In the UK we have the ICO (https://ico.org.uk/) who have the ability to fine companies who fail to live up to their data retention polices and/or fail to take adequate security measures to prevent or contain a serious personal data breaches.
If the UK Government are determined to enforce companies having to validate user ID's to use the company's services, then the government better well be determined to enforce our data protection laws too. Governments can not have it both ways (esp as the UK government also want to role out new digital IDs that will need to be checked when getting a new job), demanding users hand over ID to access services but not kick butts when those services fuck things up is just idiotic (Ok its the government, they make being idiots a profession), but that's not the fault of the user.
I'm mad at both Discord (for not securing their customers data inline with their published polices), and at the government (for forcing them into collecting the data in the first place, if Discord didn't have the data to begin with it can not be exposed).
But I can not be mad as users of a service, who though no fault of their own just wished to continue to be in communication with their friends and were faced with the no-win choice of providing ID or being denied access to a communication platform.
(just to be clear, I was not breached in this leak so I'm not being salty about the leak, but I see the point of view of the avg user because I see how the avg person uses the net every day.)
I'd have much more sympathy if this was the first instance ever of a corporation being negligent with people's data, and nobody was expecting it.
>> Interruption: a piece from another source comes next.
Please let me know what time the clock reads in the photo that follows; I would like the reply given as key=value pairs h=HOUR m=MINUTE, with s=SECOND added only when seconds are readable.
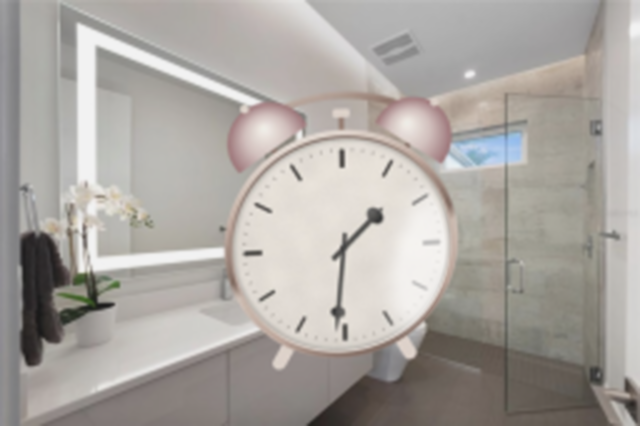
h=1 m=31
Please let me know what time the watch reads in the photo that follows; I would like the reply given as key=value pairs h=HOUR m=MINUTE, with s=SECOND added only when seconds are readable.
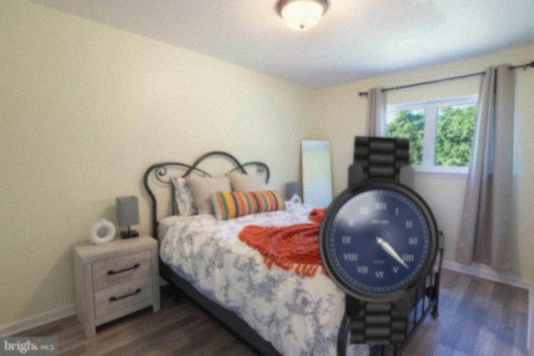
h=4 m=22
We have to expect it, now. Corporations have a horrible track record of irresponsibility, and governments have a horrible track record of not punishing them. Data breaches are absolutely routine. Knowing this, it's very foolish to hand over ID through the Internet to someone. The top poster in this thread[1] has it right. At this point, you have to assume everything you submit or type into a web site is public information--that's how bad companies have gotten.
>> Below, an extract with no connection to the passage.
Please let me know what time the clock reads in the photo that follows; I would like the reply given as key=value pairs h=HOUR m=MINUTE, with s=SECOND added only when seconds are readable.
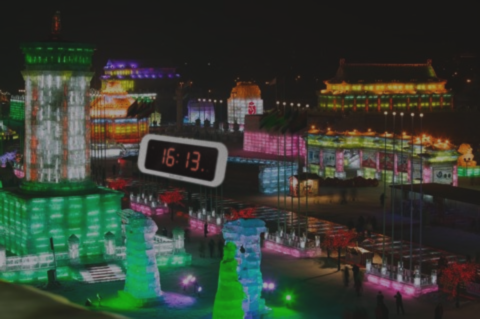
h=16 m=13
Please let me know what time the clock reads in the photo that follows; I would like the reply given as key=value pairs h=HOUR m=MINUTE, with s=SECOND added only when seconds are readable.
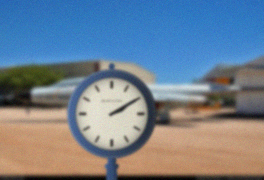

I assume if I run out into the middle of the motorway, I'm likely to get hit by a car. That's why I don't do that.
1: https://news.ycombinator.com/item?id=45522379
> I assume if I run out into the middle of the motorway, I'm likely to get hit by a car. That's why I don't do that.
The problem with this is that governments are now requiring you to cross the motorway if you wish to continue having the friends you have already made, but promise that the motorways are now safe for you to cross and they will hold to account anyone who makes crossing motorways unsafe, and the DoT have said "Its fine, we have put in crossings on the motorway to allow you to do so safely!"
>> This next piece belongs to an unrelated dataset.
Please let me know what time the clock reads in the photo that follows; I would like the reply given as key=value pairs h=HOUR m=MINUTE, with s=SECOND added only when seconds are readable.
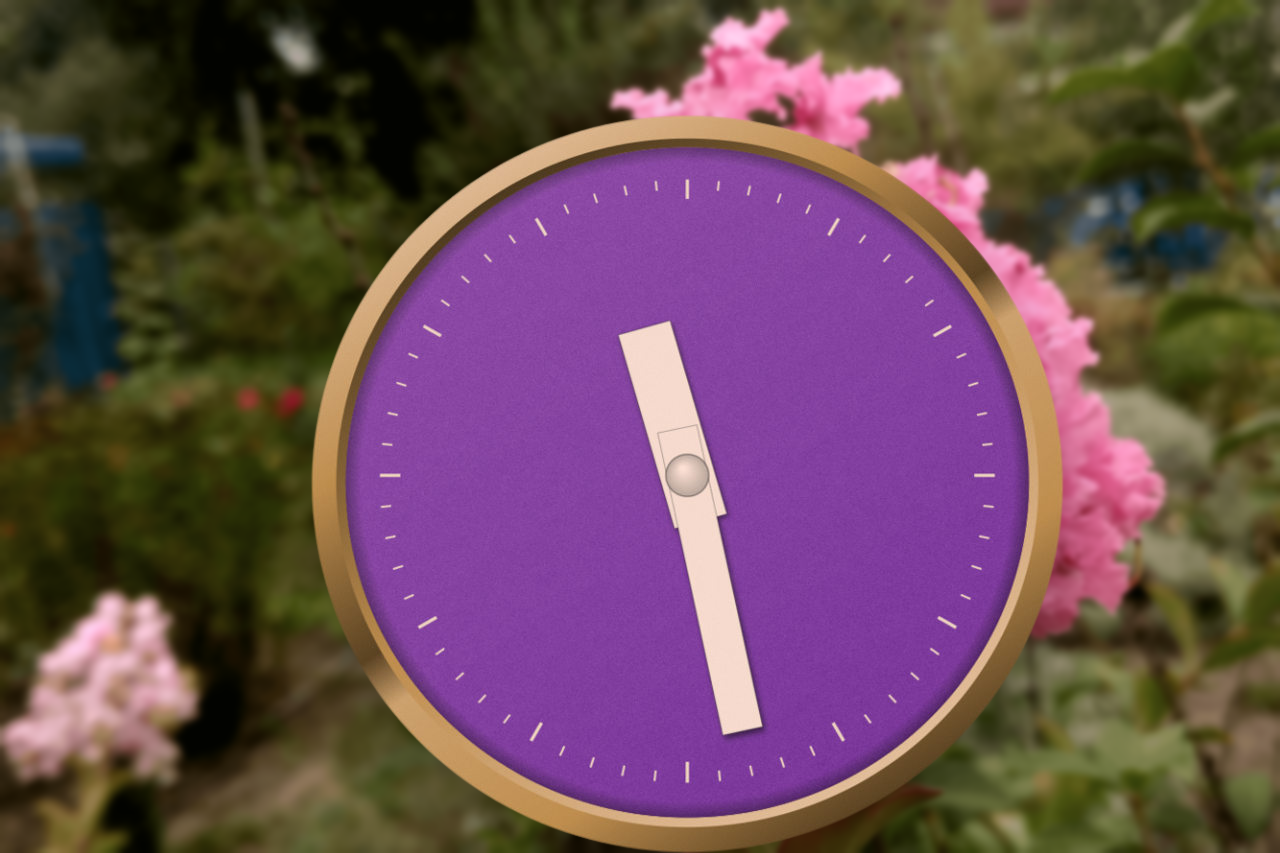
h=11 m=28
Your avg joe is going to take those reassurances made by multiple parties and assume the activity that would otherwise be risky is safe under these circumstances.
When people go on thrill rides at amusement parks and get injured because the operator or manufacturer fucked up, we don't blame the rider "saying they should know better, look at all of those ride failures in the news!", as they expected the ride to be built to a high standard, it be maintained, operated corrected, and have safety watchdogs keeping an eye on everything.
I find it interesting where society draws the line in victim blaming. Because it is absolutely a spectrum, and there isn’t really a pattern. Personally, I don’t victim blame in this case, except for the people that explicitly voted for these short sighted “think of the children” politicians, but of course there’s no way to single them out here.